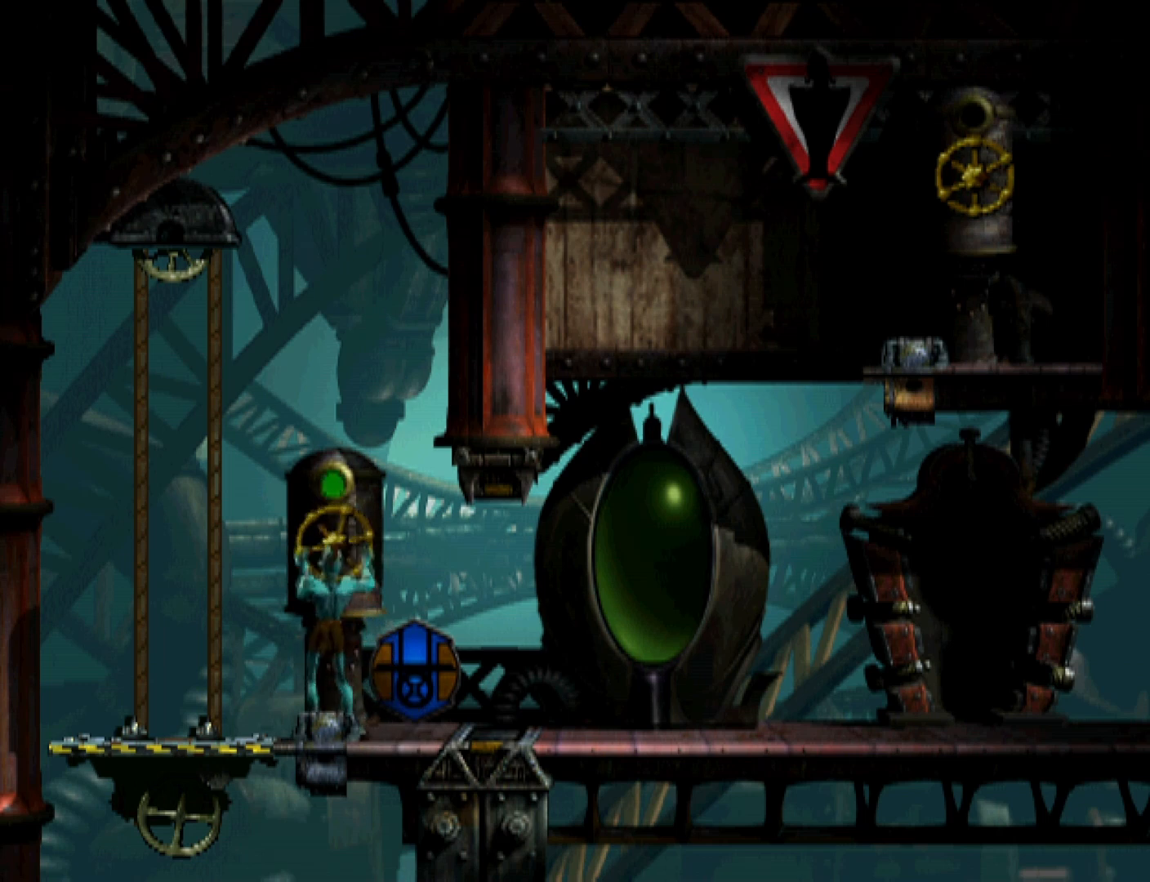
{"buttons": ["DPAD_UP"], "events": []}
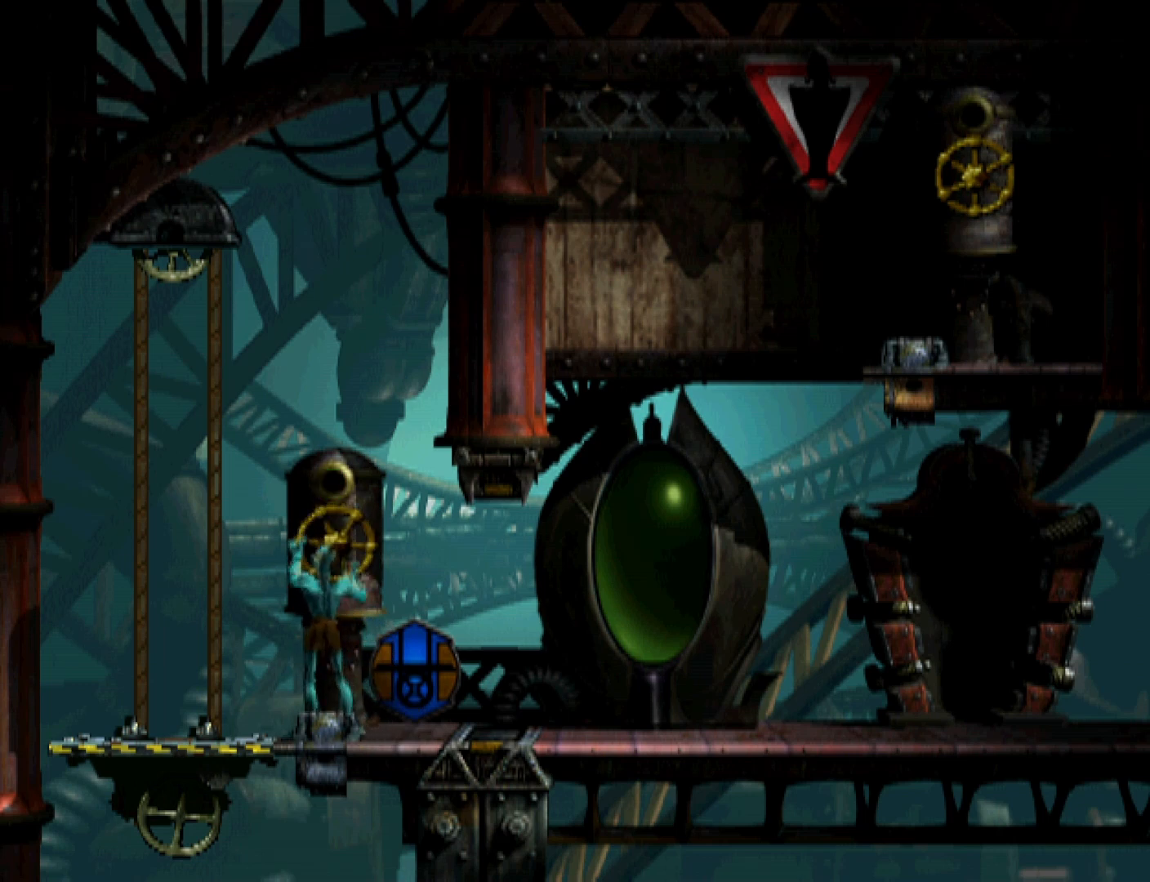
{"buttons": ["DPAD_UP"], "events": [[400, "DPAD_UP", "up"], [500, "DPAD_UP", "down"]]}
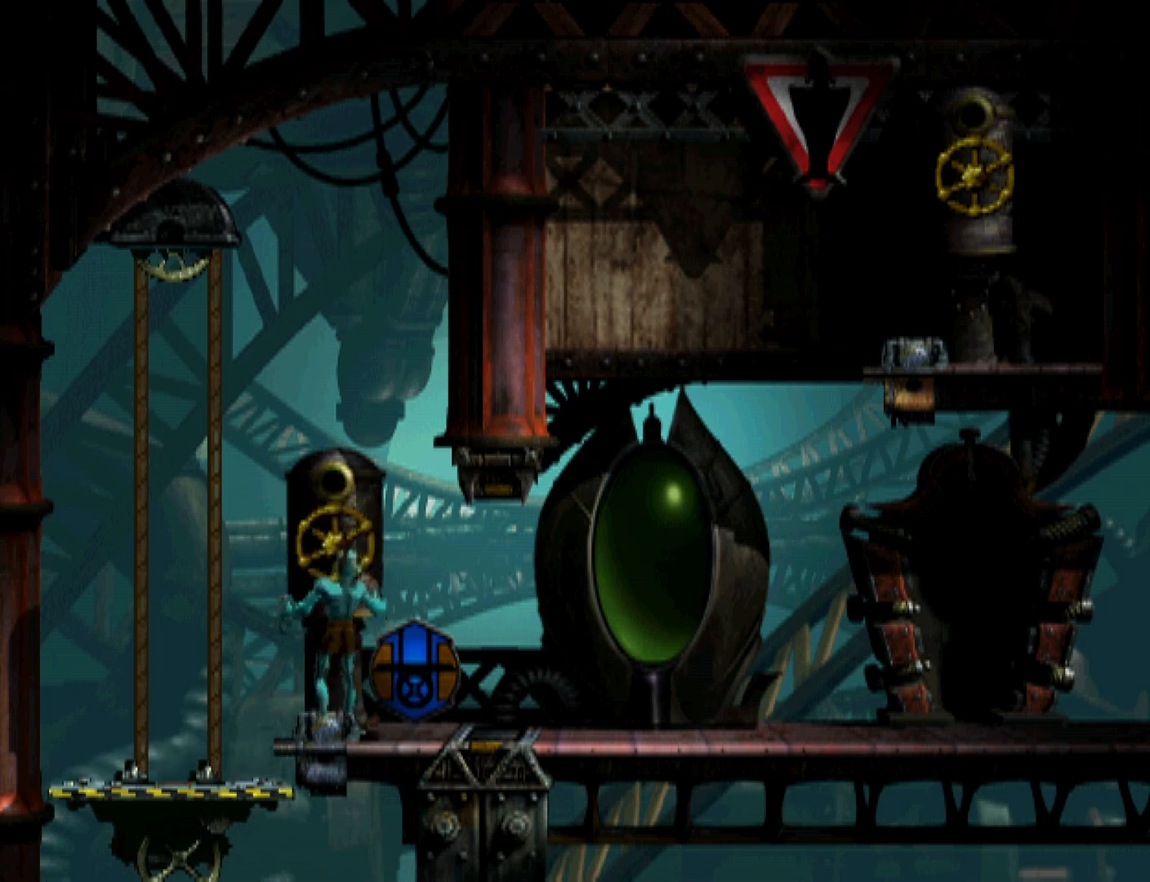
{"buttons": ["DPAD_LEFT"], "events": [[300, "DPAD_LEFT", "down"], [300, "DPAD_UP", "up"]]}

WORK REQUIRED: Would it be possible to give the material above again exactly, with the pictures left out?

ANSWER TO THIS EXERCISE:
{"buttons": ["DPAD_UP"], "events": []}
{"buttons": ["DPAD_UP"], "events": [[400, "DPAD_UP", "up"], [500, "DPAD_UP", "down"]]}
{"buttons": ["DPAD_LEFT"], "events": [[300, "DPAD_LEFT", "down"], [300, "DPAD_UP", "up"]]}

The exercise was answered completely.